======== RECORDS

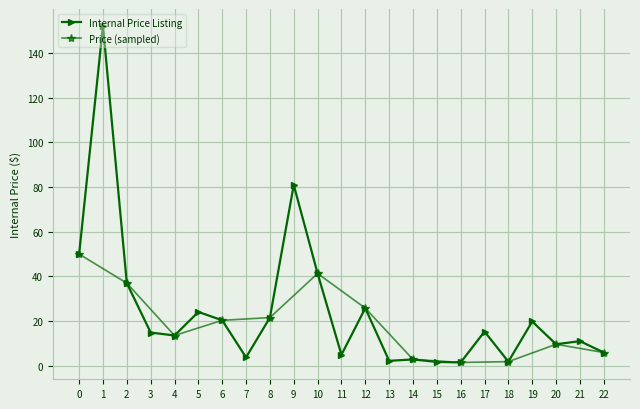

Reading right to left, transcribe all the data shown in this chart.

5.9	11.0	9.6	19.8	1.8	15.3	1.5	1.7	2.8	2.2	25.8	4.9	41.3	80.9	21.6	3.8	20.3	24.1	13.5	14.9	37.0	152.2	50.0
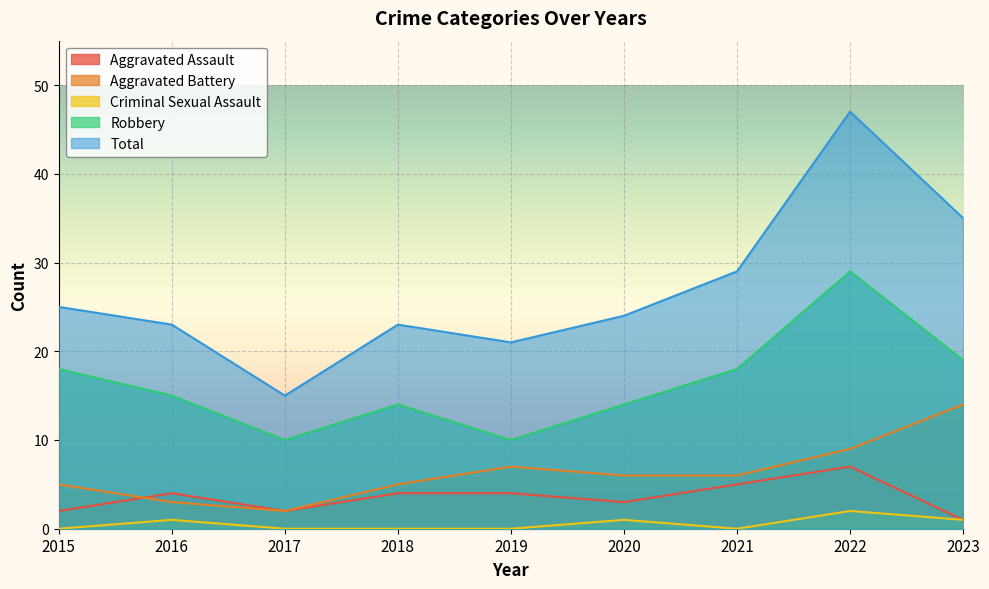

Reading left to right, transcribe all the data shown in this chart.

Aggravated Assault: 2015=2	2016=4	2017=2	2018=4	2019=4	2020=3	2021=5	2022=7	2023=1
Aggravated Battery: 2015=5	2016=3	2017=2	2018=5	2019=7	2020=6	2021=6	2022=9	2023=14
Criminal Sexual Assault: 2015=0	2016=1	2017=0	2018=0	2019=0	2020=1	2021=0	2022=2	2023=1
Robbery: 2015=18	2016=15	2017=10	2018=14	2019=10	2020=14	2021=18	2022=29	2023=19
Total: 2015=25	2016=23	2017=15	2018=23	2019=21	2020=24	2021=29	2022=47	2023=35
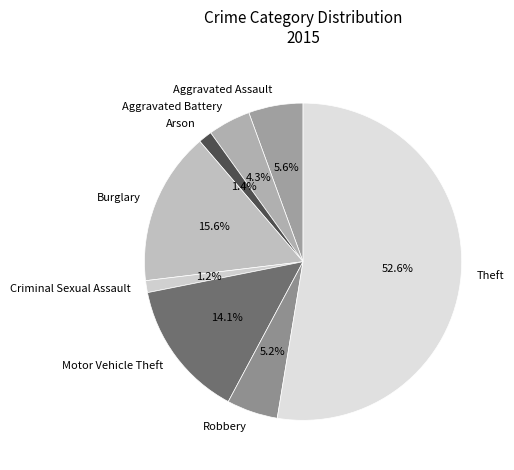

To the nearest percent, what is the average slice percentage?

12%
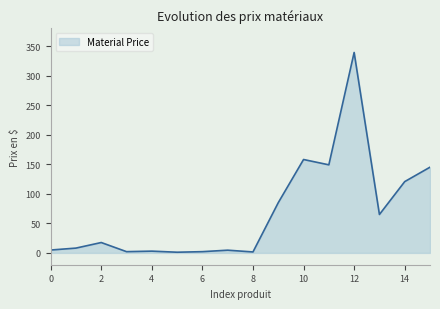

What is the maximum value shown in the chart?

339.1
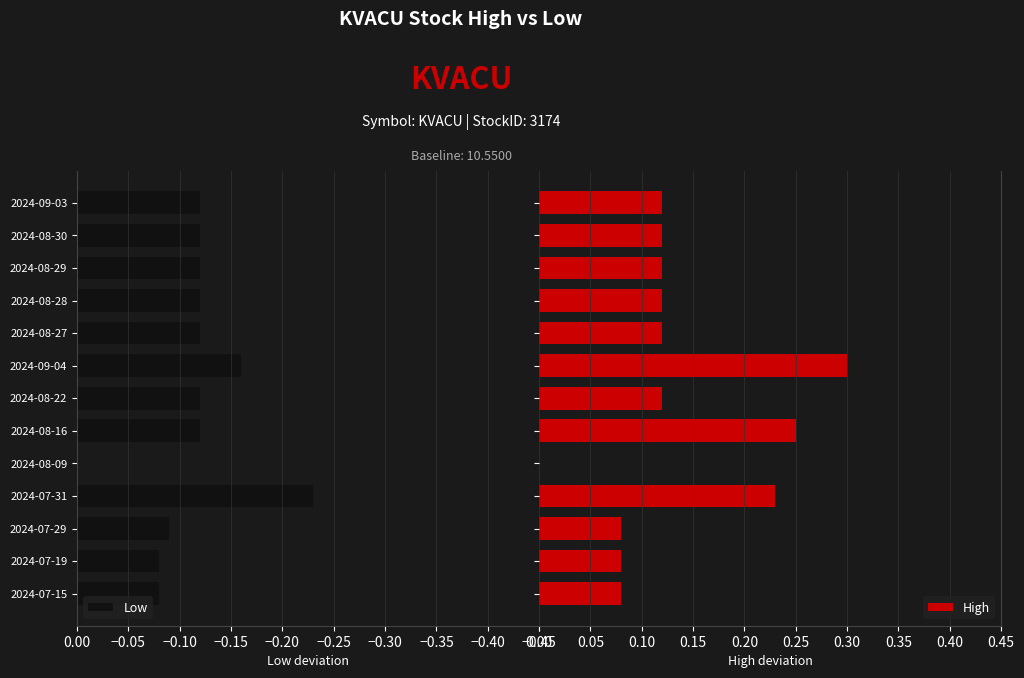

Does the chart contain any negative values?

Yes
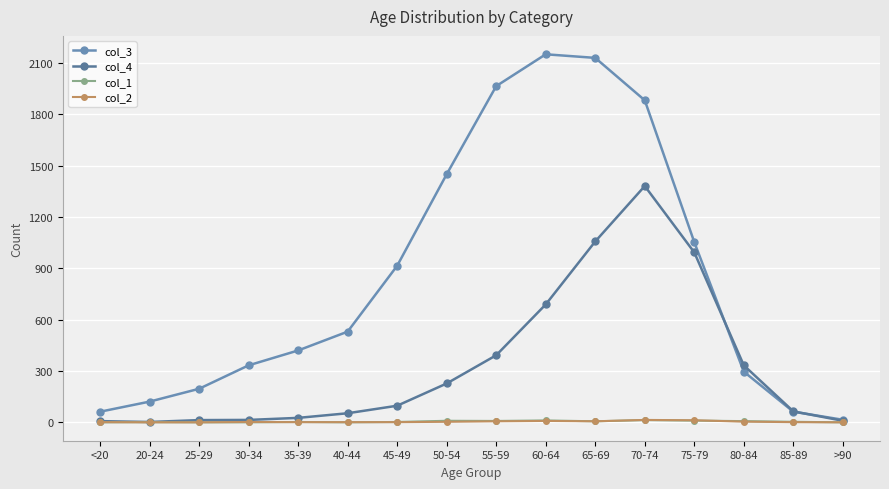

Reading right to left, list all the values displayed in this chart.

col_3: 15	62	296	1053	1882	2130	2151	1965	1450	915	530	420	333	196	121	62
col_4: 9	64	333	993	1381	1057	689	392	227	97	53	26	14	13	2	7
col_1: 0	3	7	10	13	6	11	8	9	2	0	2	0	0	1	0
col_2: 0	1	4	12	14	6	8	6	3	1	1	1	2	0	0	1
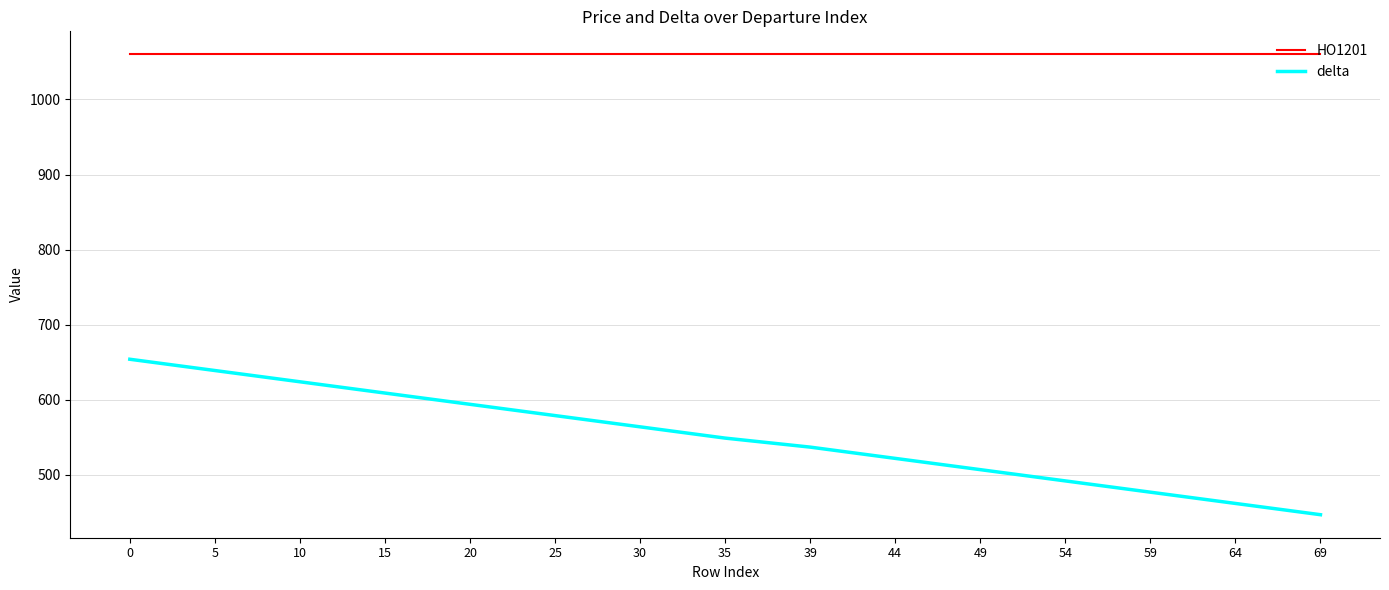

At 49, list the series in order from smallest to largest.

delta, HO1201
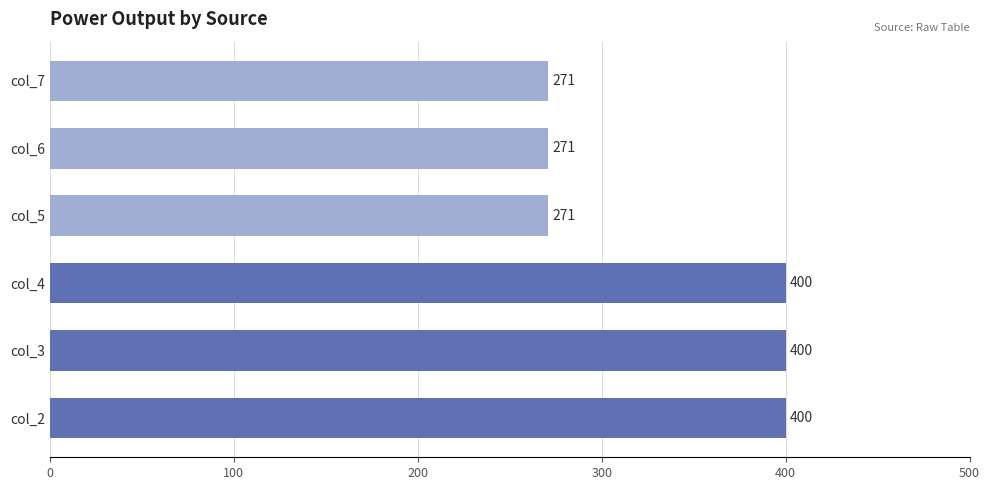

What is the maximum value shown in the chart?

400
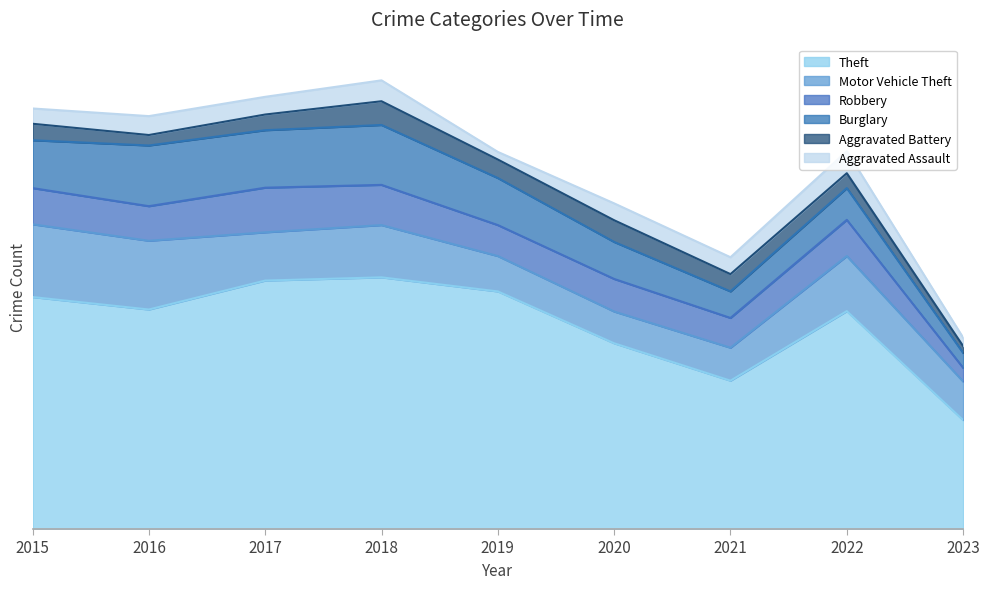

What is the approximate value of Theft at 2021?

369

================

> [YOUR OBJECTIVE]
Rewrite all of the records above with "transcribe" switched to "write out" and nothing else changed, leaving out the pictures.

> [REPLY TO THE EXERCISE]
Reading right to left, write out all the data shown in this chart.

5.9	11.0	9.6	19.8	1.8	15.3	1.5	1.7	2.8	2.2	25.8	4.9	41.3	80.9	21.6	3.8	20.3	24.1	13.5	14.9	37.0	152.2	50.0

Reading left to right, write out all the data shown in this chart.

Aggravated Assault: 2015=2	2016=4	2017=2	2018=4	2019=4	2020=3	2021=5	2022=7	2023=1
Aggravated Battery: 2015=5	2016=3	2017=2	2018=5	2019=7	2020=6	2021=6	2022=9	2023=14
Criminal Sexual Assault: 2015=0	2016=1	2017=0	2018=0	2019=0	2020=1	2021=0	2022=2	2023=1
Robbery: 2015=18	2016=15	2017=10	2018=14	2019=10	2020=14	2021=18	2022=29	2023=19
Total: 2015=25	2016=23	2017=15	2018=23	2019=21	2020=24	2021=29	2022=47	2023=35

To the nearest percent, what is the average slice percentage?

12%

What is the maximum value shown in the chart?

339.1

Does the chart contain any negative values?

Yes

Reading right to left, list all the values displayed in this chart.

col_3: 15	62	296	1053	1882	2130	2151	1965	1450	915	530	420	333	196	121	62
col_4: 9	64	333	993	1381	1057	689	392	227	97	53	26	14	13	2	7
col_1: 0	3	7	10	13	6	11	8	9	2	0	2	0	0	1	0
col_2: 0	1	4	12	14	6	8	6	3	1	1	1	2	0	0	1

At 49, list the series in order from smallest to largest.

delta, HO1201

What is the maximum value shown in the chart?

400

What is the approximate value of Theft at 2021?

369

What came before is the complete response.